About this task:
Every line of the listing that holds the word "studenter" should be returned.

*** Block opens ***

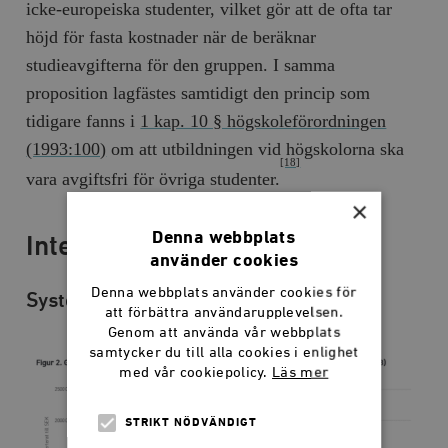
icke-europeiska studenter, vilket gör att de ofta tar
höjd för fasta kostnader när de beräknar
studieavgifterna för den gruppen. I samma
proposition lagfästes samtidigt den princip som
tidigare fanns i
1 kap. 10 § högskoleförordningen
(1993:100)
om att utbildningen vid högskolorna ska
[18]
vara avgiftsfri för övriga studenter.
×
Denna webbplats
Internationell kontext
använder cookies
Denna webbplats använder cookies för
System i omvärlden
att förbättra användarupplevelsen.
Genom att använda vår webbplats
samtycker du till alla cookies i enlighet
med vår cookiepolicy.
Läs mer
STRIKT NÖDVÄNDIGT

*** Block closes ***

Result of the exercise:
icke-europeiska studenter, vilket gör att de ofta tar
vara avgiftsfri för övriga studenter.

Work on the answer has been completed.